Your assignment - From the data below, repeat exactly the lines from the line with "För att säkerställa" to the line with "krav som kommer", both included.

*** Data for this task

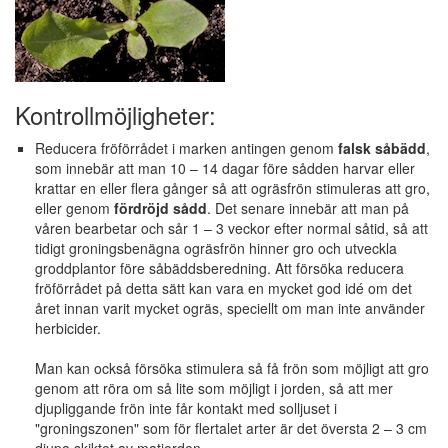
Kontrollmöjligheter:
Reducera fröförrådet i marken antingen genom
falsk såbädd
,
som innebär att man 10 – 14 dagar före sådden harvar eller
krattar en eller flera gånger så att ogräsfrön stimuleras att gro,
eller genom
fördröjd sådd
. Det senare innebär att man på
våren bearbetar och sår 1 – 3 veckor efter normal såtid, så att
tidigt groningsbenägna ogräsfrön hinner gro och utveckla
groddplantor före såbäddsberedning. Att försöka reducera
fröförrådet på detta sätt kan vara en mycket god idé om det
året innan varit mycket ogräs, speciellt om man inte använder
herbicider.
Man kan också försöka stimulera så få frön som möjligt att gro
genom att röra om så lite som möjligt i jorden, så att mer
djupliggande frön inte får kontakt med solljuset i
"groningszonen" som för flertalet arter är det översta 2 – 3 cm
djupa skiktet av matjorden.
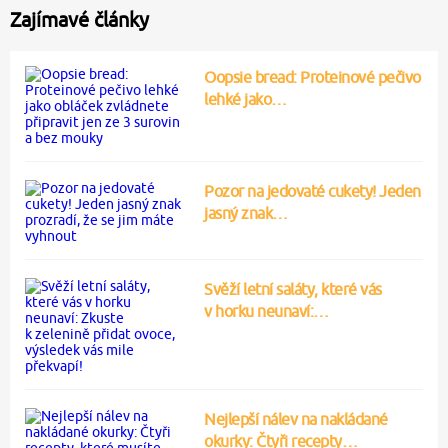
Zajímavé články
Oopsie bread: Proteinové pečivo
lehké jako…
Pozor na jedovaté cukety! Jeden
jasný znak…
Svěží letní saláty, které vás
v horku neunaví:…
Nejlepší nálev na nakládané
okurky: Čtyři recepty…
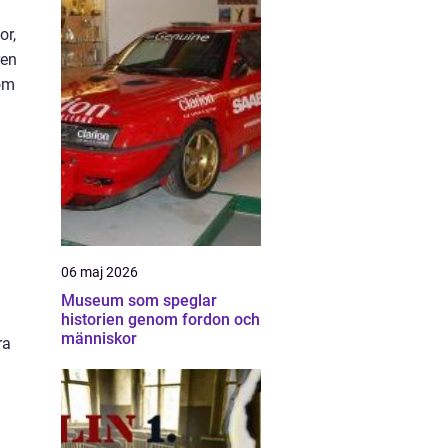
or,
ren
som
06 maj 2026
Museum som speglar
historien genom fordon och
människor
ra
l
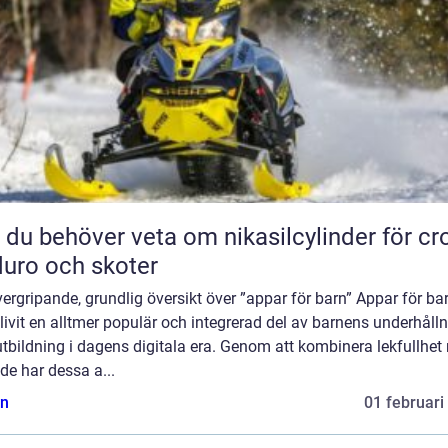
t du behöver veta om nikasilcylinder för cr
uro och skoter
ergripande, grundlig översikt över ”appar för barn” Appar för ba
livit en alltmer populär och integrerad del av barnens underhåll
tbildning i dagens digitala era. Genom att kombinera lekfullhe
de har dessa a...
n
01 februari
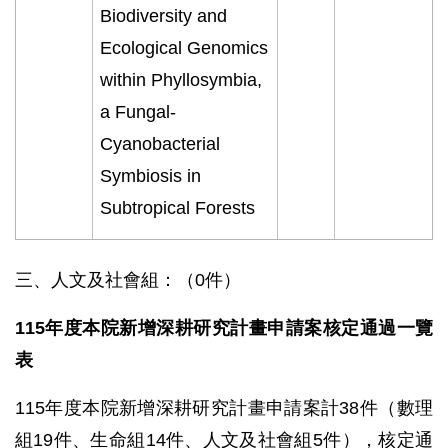
Biodiversity and
Ecological Genomics
within Phyllosymbia,
a Fungal-
Cyanobacterial
Symbiosis in
Subtropical Forests
三、人文及社會組：（0件）
115年度本院新增深耕研究計畫申請案核定通過一覽
表
115年度本院新增深耕研究計畫申請案計38件（數理
組19件、生命組14件、人文及社會組5件），核定通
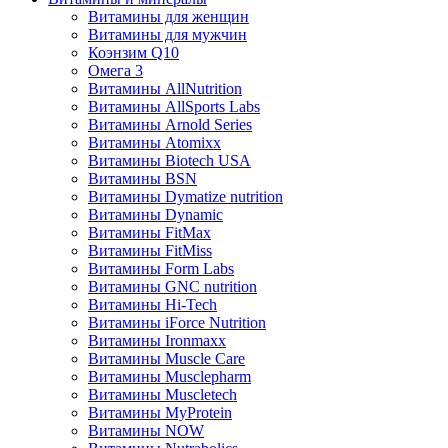
Витамины для женщин
Витамины для мужчин
Коэнзим Q10
Омега 3
Витамины AllNutrition
Витамины AllSports Labs
Витамины Arnold Series
Витамины Atomixx
Витамины Biotech USA
Витамины BSN
Витамины Dymatize nutrition
Витамины Dynamic
Витамины FitMax
Витамины FitMiss
Витамины Form Labs
Витамины GNC nutrition
Витамины Hi-Tech
Витамины iForce Nutrition
Витамины Ironmaxx
Витамины Muscle Care
Витамины Musclepharm
Витамины Muscletech
Витамины MyProtein
Витамины NOW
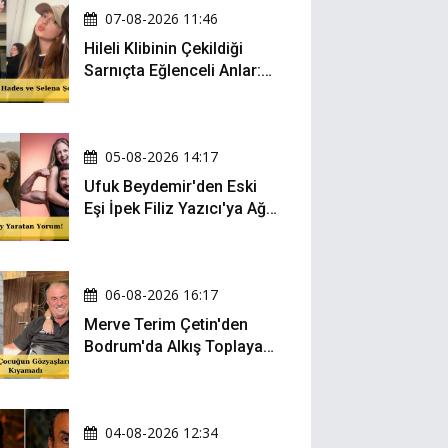
07-08-2026 11:46
Hileli Klibinin Çekildiği
Sarnıçta Eğlenceli Anlar:
Zeynep Oktay ve Sueda
Uluca Viral Oldu!
05-08-2026 14:17
Ufuk Beydemir'den Eski
Eşi İpek Filiz Yazıcı'ya Ağır
Gönderme: "Attan İnip
Eşeğe..."
06-08-2026 16:17
Merve Terim Çetin'den
Bodrum'da Alkış Toplayan
Hareket: Elbisesiyle
Denize Atladı!
04-08-2026 12:34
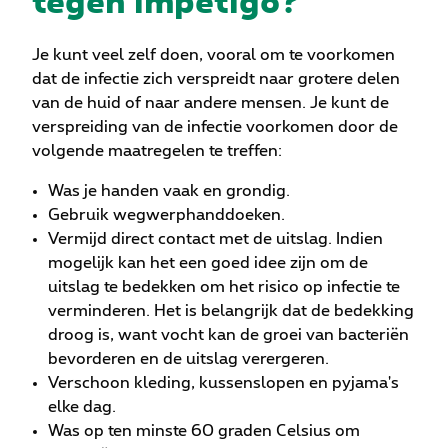
Je kunt veel zelf doen, vooral om te voorkomen
dat de infectie zich verspreidt naar grotere delen
van de huid of naar andere mensen. Je kunt de
verspreiding van de infectie voorkomen door de
volgende maatregelen te treffen:
Was je handen vaak en grondig.
Gebruik wegwerphanddoeken.
Vermijd direct contact met de uitslag. Indien
mogelijk kan het een goed idee zijn om de
uitslag te bedekken om het risico op infectie te
verminderen. Het is belangrijk dat de bedekking
droog is, want vocht kan de groei van bacteriën
bevorderen en de uitslag verergeren.
Verschoon kleding, kussenslopen en pyjama's
elke dag.
Was op ten minste 60 graden Celsius om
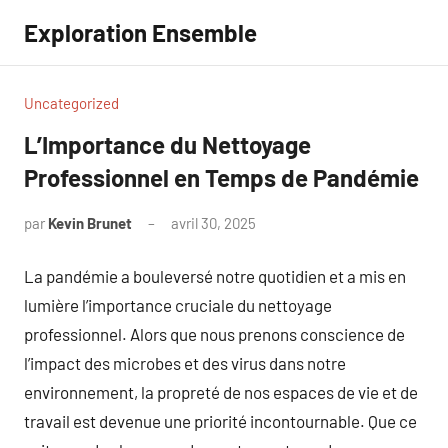
Aller
Exploration Ensemble
au
contenu
Uncategorized
L’Importance du Nettoyage
Professionnel en Temps de Pandémie
par
Kevin Brunet
avril 30, 2025
Aucun
commentaire
La pandémie a bouleversé notre quotidien et a mis en
lumière l’importance cruciale du nettoyage
professionnel. Alors que nous prenons conscience de
l’impact des microbes et des virus dans notre
environnement, la propreté de nos espaces de vie et de
travail est devenue une priorité incontournable. Que ce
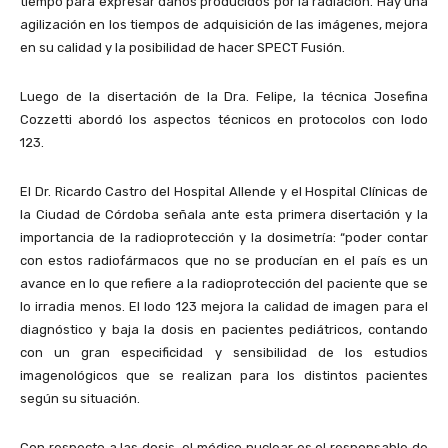
tiempo para expresar daños producidos por la radiación. Hay una
agilización en los tiempos de adquisición de las imágenes, mejora
en su calidad y la posibilidad de hacer SPECT Fusión.
Luego de la disertación de la Dra. Felipe, la técnica Josefina
Cozzetti abordó los aspectos técnicos en protocolos con Iodo
123.
El Dr. Ricardo Castro del Hospital Allende y el Hospital Clínicas de
la Ciudad de Córdoba señala ante esta primera disertación y la
importancia de la radioprotección y la dosimetría: “poder contar
con estos radiofármacos que no se producían en el país es un
avance en lo que refiere a la radioprotección del paciente que se
lo irradia menos. El Iodo 123 mejora la calidad de imagen para el
diagnóstico y baja la dosis en pacientes pediátricos, contando
con un gran especificidad y sensibilidad de los estudios
imagenológicos que se realizan para los distintos pacientes
según su situación.
Con respecto a las dosis, el médico nuclear es el responsable de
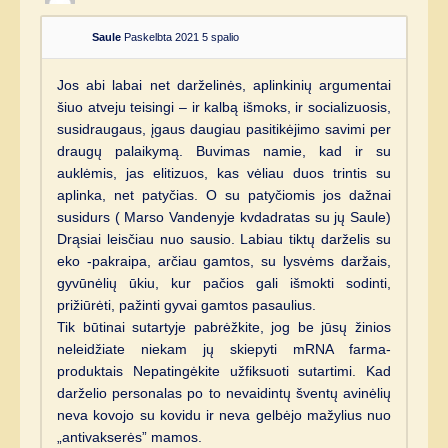
Saule
Paskelbta 2021 5 spalio
Jos abi labai net darželinės, aplinkinių argumentai
šiuo atveju teisingi – ir kalbą išmoks, ir socializuosis,
susidraugaus, įgaus daugiau pasitikėjimo savimi per
draugų palaikymą. Buvimas namie, kad ir su
auklėmis, jas elitizuos, kas vėliau duos trintis su
aplinka, net patyčias. O su patyčiomis jos dažnai
susidurs ( Marso Vandenyje kvdadratas su jų Saule)
Drąsiai leisčiau nuo sausio. Labiau tiktų darželis su
eko -pakraipa, arčiau gamtos, su lysvėms daržais,
gyvūnėlių ūkiu, kur pačios gali išmokti sodinti,
prižiūrėti, pažinti gyvai gamtos pasaulius.
Tik būtinai sutartyje pabrėžkite, jog be jūsų žinios
neleidžiate niekam jų skiepyti mRNA farma-
produktais Nepatingėkite užfiksuoti sutartimi. Kad
darželio personalas po to nevaidintų šventų avinėlių
neva kovojo su kovidu ir neva gelbėjo mažylius nuo
„antivakserės” mamos.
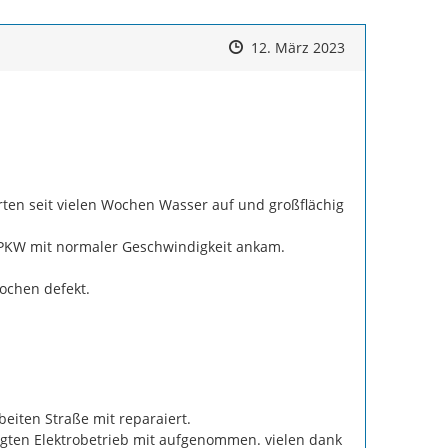
Zeitpunkt des Erstellens
Zeitpunkt des Erstellens
Zur Äußerung
12. März 2023
en seit vielen Wochen Wasser auf und großflächig 
 PKW mit normaler Geschwindigkeit ankam.

ochen defekt.

iten Straße mit reparaiert.

agten Elektrobetrieb mit aufgenommen. vielen dank 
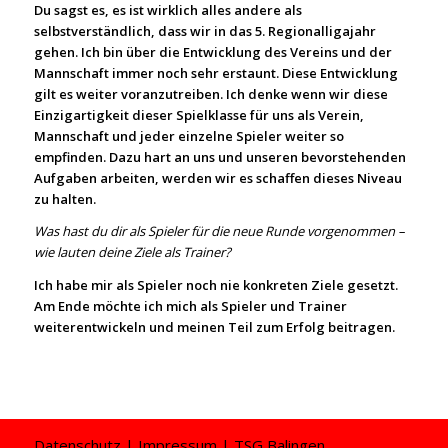
Du sagst es, es ist wirklich alles andere als
selbstverständlich, dass wir in das 5. Regionalligajahr
gehen. Ich bin über die Entwicklung des Vereins und der
Mannschaft immer noch sehr erstaunt. Diese Entwicklung
gilt es weiter voranzutreiben. Ich denke wenn wir diese
Einzigartigkeit dieser Spielklasse für uns als Verein,
Mannschaft und jeder einzelne Spieler weiter so
empfinden. Dazu hart an uns und unseren bevorstehenden
Aufgaben arbeiten, werden wir es schaffen dieses Niveau
zu halten.
Was hast du dir als Spieler für die neue Runde vorgenommen –
wie lauten deine Ziele als Trainer?
Ich habe mir als Spieler noch nie konkreten Ziele gesetzt.
Am Ende möchte ich mich als Spieler und Trainer
weiterentwickeln und meinen Teil zum Erfolg beitragen.
Datenschutz
|
Impressum
| TSG Balingen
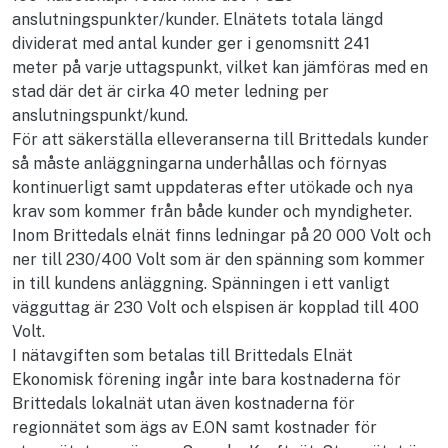
anslutningspunkter/kunder. Elnätets totala längd
dividerat med antal kunder ger i genomsnitt 241
meter på varje uttagspunkt, vilket kan jämföras med en
stad där det är cirka 40 meter ledning per
anslutningspunkt/kund.
För att säkerställa elleveranserna till Brittedals kunder
så måste anläggningarna underhållas och förnyas
kontinuerligt samt uppdateras efter utökade och nya
krav som kommer från både kunder och myndigheter.
Inom Brittedals elnät finns ledningar på 20 000 Volt och
ner till 230/400 Volt som är den spänning som kommer
in till kundens anläggning. Spänningen i ett vanligt
vägguttag är 230 Volt och elspisen är kopplad till 400
Volt.
I nätavgiften som betalas till Brittedals Elnät
Ekonomisk förening ingår inte bara kostnaderna för
Brittedals lokalnät utan även kostnaderna för
regionnätet som ägs av E.ON samt kostnader för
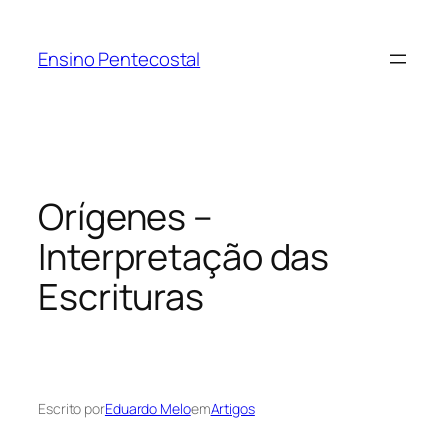
Pular
para
Ensino Pentecostal
o
conteúdo
Orígenes –
Interpretação das
Escrituras
Escrito por
Eduardo Melo
em
Artigos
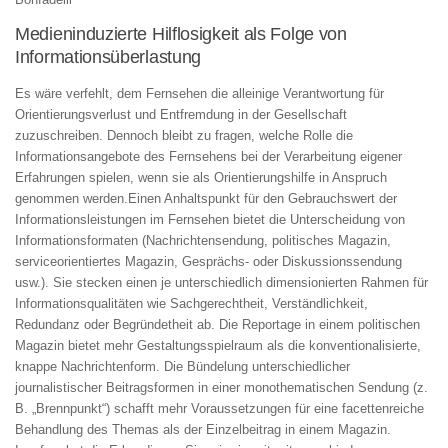
Medienin­duzierte Hilflosig­keit als Folge von
Informationsüberla­stung
Es wäre verfehlt, dem Fernsehen die alleinige Verantwortung für
Orientierungsverlust und Entfremdung in der Gesellschaft
zuzuschreiben. Dennoch bleibt zu fragen, welche Rolle die
Informationsangebote des Fernsehens bei der Verarbeitung eigener
Erfahrungen spielen, wenn sie als Orientierungshilfe in Anspruch
genommen werden.Einen Anhaltspunkt für den Gebrauchswert der
Informationsleistungen im Fernsehen bietet die Unterscheidung von
Informationsformaten (Nachrichtensendung, politisches Magazin,
serviceorientiertes Magazin, Gesprächs- oder Diskussionssendung
usw.). Sie stecken einen je unterschiedlich dimensionierten Rahmen für
Informationsqualitäten wie Sachgerechtheit, Verständlichkeit,
Redundanz oder Begründetheit ab. Die Reportage in einem politischen
Magazin bietet mehr Gestaltungsspielraum als die konventionalisierte,
knappe Nachrichtenform. Die Bündelung unterschiedlicher
journalistischer Beitragsformen in einer monothematischen Sendung (z.
B. „Brennpunkt“) schafft mehr Voraussetzungen für eine facettenreiche
Behandlung des Themas als der Einzelbeitrag in einem Magazin.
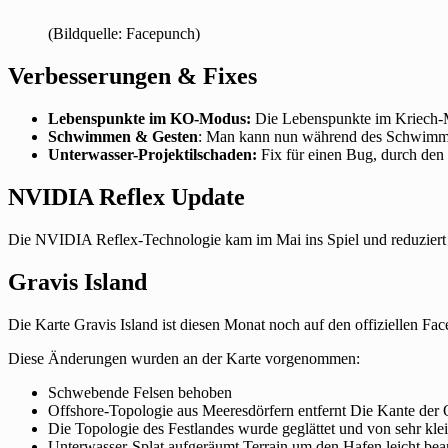
(Bildquelle: Facepunch)
Verbesserungen & Fixes
Lebenspunkte im KO-Modus:
Die Lebenspunkte im Kriech-
Schwimmen & Gesten
: Man kann nun während des Schwimmens
Unterwasser-Projektilschaden:
Fix für einen Bug, durch den 
NVIDIA Reflex Update
Die NVIDIA Reflex-Technologie kam im Mai ins Spiel und reduziert 
Gravis Island
Die Karte Gravis Island ist diesen Monat noch auf den offiziellen Fa
Diese Änderungen wurden an der Karte vorgenommen:
Schwebende Felsen behoben
Offshore-Topologie aus Meeresdörfern entfernt Die Kante der 
Die Topologie des Festlandes wurde geglättet und von sehr kl
Unterwasser-Splat aufgeräumt Terrain um den Hafen leicht bea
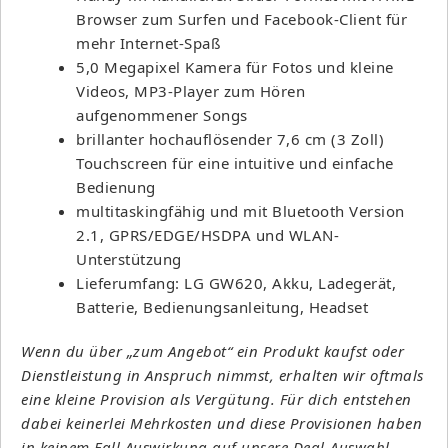
Browser zum Surfen und Facebook-Client für
mehr Internet-Spaß
5,0 Megapixel Kamera für Fotos und kleine
Videos, MP3-Player zum Hören
aufgenommener Songs
brillanter hochauflösender 7,6 cm (3 Zoll)
Touchscreen für eine intuitive und einfache
Bedienung
multitaskingfähig und mit Bluetooth Version
2.1, GPRS/EDGE/HSDPA und WLAN-
Unterstützung
Lieferumfang: LG GW620, Akku, Ladegerät,
Batterie, Bedienungsanleitung, Headset
Wenn du über „zum Angebot“ ein Produkt kaufst oder
Dienstleistung in Anspruch nimmst, erhalten wir oftmals
eine kleine Provision als Vergütung. Für dich entstehen
dabei keinerlei Mehrkosten und diese Provisionen haben
in keinem Fall Auswirkung auf unsere Deal-Auswahl.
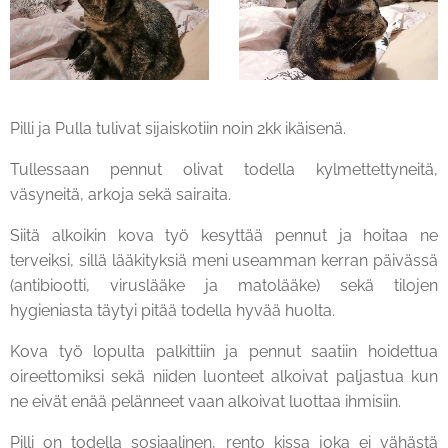
Pilli ja Pulla tulivat sijaiskotiin noin 2kk ikäisenä.
Tullessaan pennut olivat todella kylmettettyneitä,
väsyneitä, arkoja sekä sairaita.
Siitä alkoikin kova työ kesyttää pennut ja hoitaa ne
terveiksi, sillä lääkityksiä meni useamman kerran päivässä
(antibiootti, viruslääke ja matolääke) sekä tilojen
hygieniasta täytyi pitää todella hyvää huolta.
Kova työ lopulta palkittiin ja pennut saatiin hoidettua
oireettomiksi sekä niiden luonteet alkoivat paljastua kun
ne eivät enää pelänneet vaan alkoivat luottaa ihmisiin.
Pilli on todella sosiaalinen, rento kissa joka ei vähästä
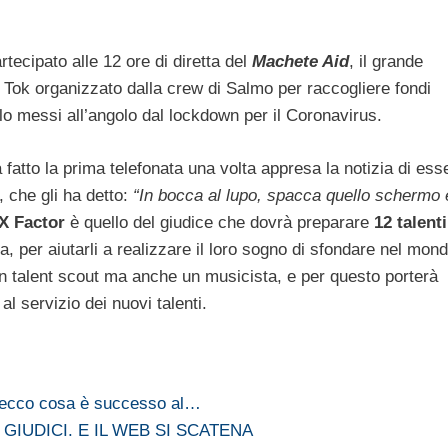
rtecipato alle 12 ore di diretta del
Machete Aid
, il grande
 Tok organizzato dalla crew di Salmo per raccogliere fondi
colo messi all’angolo dal lockdown per il Coronavirus.
 fatto la prima telefonata una volta appresa la notizia di ess
 che gli ha detto:
“In bocca al lupo, spacca quello schermo 
 X Factor
è quello del giudice che dovrà preparare
12 talenti
a, per aiutarli a realizzare il loro sogno di sfondare nel mon
n talent scout ma anche un musicista, e per questo porterà
l servizio dei nuovi talenti.
: ecco cosa è successo al…
 GIUDICI. E IL WEB SI SCATENA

******

Answer section -
För att säkerställa elleveranserna till Brittedals kunder
så måste anläggningarna underhållas och förnyas
kontinuerligt samt uppdateras efter utökade och nya
krav som kommer från både kunder och myndigheter.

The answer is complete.